Please extract every line in the material below that contains the string "NewBodyOperationType", treating uppercase and lowercase as different.
==============================
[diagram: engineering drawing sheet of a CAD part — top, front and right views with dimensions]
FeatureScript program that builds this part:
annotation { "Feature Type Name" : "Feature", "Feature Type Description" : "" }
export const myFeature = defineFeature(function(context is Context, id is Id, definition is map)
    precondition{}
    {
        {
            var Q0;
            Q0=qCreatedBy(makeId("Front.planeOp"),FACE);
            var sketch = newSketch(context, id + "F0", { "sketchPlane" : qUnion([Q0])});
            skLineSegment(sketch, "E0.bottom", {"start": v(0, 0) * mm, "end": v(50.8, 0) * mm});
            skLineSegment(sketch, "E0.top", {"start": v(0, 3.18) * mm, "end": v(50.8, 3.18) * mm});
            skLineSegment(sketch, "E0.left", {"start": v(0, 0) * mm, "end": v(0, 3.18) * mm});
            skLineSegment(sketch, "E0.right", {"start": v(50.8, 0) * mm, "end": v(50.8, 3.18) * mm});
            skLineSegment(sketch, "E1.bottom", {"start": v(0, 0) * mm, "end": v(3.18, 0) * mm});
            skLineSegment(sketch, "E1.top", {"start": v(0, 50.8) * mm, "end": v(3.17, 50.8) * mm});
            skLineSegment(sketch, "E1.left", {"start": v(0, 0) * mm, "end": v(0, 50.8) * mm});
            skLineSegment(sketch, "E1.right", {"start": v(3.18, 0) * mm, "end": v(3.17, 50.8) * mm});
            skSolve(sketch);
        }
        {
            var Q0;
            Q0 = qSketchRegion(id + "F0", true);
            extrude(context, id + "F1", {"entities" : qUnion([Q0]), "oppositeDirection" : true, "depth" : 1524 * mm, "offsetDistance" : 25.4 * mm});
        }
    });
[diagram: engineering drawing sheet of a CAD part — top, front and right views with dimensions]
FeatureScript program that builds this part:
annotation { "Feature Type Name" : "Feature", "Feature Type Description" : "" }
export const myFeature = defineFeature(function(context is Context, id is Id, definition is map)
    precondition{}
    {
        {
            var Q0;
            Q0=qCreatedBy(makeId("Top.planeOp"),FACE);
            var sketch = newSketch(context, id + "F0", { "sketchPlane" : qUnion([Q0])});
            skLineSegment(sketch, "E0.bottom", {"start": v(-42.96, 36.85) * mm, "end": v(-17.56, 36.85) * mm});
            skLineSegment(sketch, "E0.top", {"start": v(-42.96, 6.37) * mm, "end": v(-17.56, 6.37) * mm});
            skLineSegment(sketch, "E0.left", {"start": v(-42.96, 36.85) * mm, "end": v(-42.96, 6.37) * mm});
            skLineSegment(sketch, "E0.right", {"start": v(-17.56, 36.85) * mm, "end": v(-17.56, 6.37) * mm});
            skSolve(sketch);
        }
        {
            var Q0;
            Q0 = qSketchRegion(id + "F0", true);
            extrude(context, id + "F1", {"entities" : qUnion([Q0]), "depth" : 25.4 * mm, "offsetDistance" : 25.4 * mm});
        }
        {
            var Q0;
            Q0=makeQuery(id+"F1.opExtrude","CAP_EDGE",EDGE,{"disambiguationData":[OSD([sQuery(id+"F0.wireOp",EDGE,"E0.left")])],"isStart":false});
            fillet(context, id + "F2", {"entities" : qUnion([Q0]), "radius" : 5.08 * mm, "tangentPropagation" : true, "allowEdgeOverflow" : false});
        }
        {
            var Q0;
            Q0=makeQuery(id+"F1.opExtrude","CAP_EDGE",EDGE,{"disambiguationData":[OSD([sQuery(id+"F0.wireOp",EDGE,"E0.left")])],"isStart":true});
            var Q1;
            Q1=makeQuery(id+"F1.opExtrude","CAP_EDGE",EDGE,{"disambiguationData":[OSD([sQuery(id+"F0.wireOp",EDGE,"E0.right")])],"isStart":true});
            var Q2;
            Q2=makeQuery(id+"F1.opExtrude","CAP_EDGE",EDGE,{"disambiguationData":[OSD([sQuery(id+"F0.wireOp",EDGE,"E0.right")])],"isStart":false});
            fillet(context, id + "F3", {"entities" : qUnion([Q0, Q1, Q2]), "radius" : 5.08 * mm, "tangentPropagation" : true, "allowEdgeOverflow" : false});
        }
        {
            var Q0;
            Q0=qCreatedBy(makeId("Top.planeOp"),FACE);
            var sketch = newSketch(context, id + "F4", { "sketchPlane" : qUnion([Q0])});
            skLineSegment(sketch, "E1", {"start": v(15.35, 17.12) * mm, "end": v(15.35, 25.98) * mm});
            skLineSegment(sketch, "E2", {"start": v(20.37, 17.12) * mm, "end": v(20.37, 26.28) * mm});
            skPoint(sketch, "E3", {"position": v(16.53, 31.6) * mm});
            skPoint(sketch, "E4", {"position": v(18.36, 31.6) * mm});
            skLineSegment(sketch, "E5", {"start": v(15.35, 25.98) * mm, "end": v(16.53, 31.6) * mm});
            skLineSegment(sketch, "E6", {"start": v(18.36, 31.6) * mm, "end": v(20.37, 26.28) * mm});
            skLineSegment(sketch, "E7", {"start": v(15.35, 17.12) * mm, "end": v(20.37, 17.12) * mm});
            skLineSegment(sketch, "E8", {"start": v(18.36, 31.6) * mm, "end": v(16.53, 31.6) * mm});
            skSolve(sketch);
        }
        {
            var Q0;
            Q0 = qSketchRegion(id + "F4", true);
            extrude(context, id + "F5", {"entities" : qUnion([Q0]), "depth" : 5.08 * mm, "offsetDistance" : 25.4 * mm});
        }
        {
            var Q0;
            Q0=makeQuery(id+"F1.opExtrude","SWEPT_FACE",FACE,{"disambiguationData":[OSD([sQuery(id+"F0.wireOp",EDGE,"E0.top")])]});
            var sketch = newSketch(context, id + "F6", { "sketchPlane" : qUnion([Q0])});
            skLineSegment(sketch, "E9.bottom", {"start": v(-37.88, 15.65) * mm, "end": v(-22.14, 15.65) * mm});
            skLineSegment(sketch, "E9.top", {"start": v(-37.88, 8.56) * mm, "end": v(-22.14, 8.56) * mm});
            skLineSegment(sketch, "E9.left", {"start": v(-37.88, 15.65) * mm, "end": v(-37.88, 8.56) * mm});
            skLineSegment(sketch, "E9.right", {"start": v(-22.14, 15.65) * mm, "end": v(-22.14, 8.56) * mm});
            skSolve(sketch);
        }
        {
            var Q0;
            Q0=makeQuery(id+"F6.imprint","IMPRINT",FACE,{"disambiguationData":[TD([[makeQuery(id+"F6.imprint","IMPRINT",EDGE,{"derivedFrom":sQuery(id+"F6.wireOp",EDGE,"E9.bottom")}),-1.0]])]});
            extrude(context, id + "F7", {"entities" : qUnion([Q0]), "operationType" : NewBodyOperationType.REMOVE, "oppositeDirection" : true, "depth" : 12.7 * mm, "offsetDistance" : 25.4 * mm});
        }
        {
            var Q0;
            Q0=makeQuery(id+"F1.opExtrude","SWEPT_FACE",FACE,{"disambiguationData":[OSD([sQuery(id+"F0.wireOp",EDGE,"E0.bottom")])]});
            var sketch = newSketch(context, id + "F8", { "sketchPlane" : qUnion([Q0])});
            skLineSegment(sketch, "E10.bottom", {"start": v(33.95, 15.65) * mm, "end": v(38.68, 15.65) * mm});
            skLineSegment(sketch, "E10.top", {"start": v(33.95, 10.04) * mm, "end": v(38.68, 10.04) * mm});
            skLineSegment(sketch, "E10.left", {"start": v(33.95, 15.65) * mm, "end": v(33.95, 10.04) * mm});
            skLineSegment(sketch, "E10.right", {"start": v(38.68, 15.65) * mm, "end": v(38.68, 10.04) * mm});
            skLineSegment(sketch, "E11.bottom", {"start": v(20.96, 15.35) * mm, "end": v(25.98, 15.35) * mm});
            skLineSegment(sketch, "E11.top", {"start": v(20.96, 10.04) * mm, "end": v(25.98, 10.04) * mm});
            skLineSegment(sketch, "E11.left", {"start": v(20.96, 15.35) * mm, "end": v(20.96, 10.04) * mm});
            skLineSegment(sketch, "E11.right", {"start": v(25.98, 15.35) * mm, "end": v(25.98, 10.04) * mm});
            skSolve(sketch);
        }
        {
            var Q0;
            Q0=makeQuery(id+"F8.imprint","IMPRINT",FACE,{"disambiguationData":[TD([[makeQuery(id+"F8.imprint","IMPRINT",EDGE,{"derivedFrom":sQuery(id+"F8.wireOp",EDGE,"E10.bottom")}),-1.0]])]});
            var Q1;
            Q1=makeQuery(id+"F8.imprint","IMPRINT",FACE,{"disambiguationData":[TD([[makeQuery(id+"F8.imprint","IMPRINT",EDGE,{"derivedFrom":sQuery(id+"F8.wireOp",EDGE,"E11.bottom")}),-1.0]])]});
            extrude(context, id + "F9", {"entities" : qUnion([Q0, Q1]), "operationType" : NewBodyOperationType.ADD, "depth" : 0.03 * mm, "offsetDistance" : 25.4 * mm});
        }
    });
==============================
• **EXERCISE SOLUTION**:
            extrude(context, id + "F7", {"entities" : qUnion([Q0]), "operationType" : NewBodyOperationType.REMOVE, "oppositeDirection" : true, "depth" : 12.7 * mm, "offsetDistance" : 25.4 * mm});
            extrude(context, id + "F9", {"entities" : qUnion([Q0, Q1]), "operationType" : NewBodyOperationType.ADD, "depth" : 0.03 * mm, "offsetDistance" : 25.4 * mm});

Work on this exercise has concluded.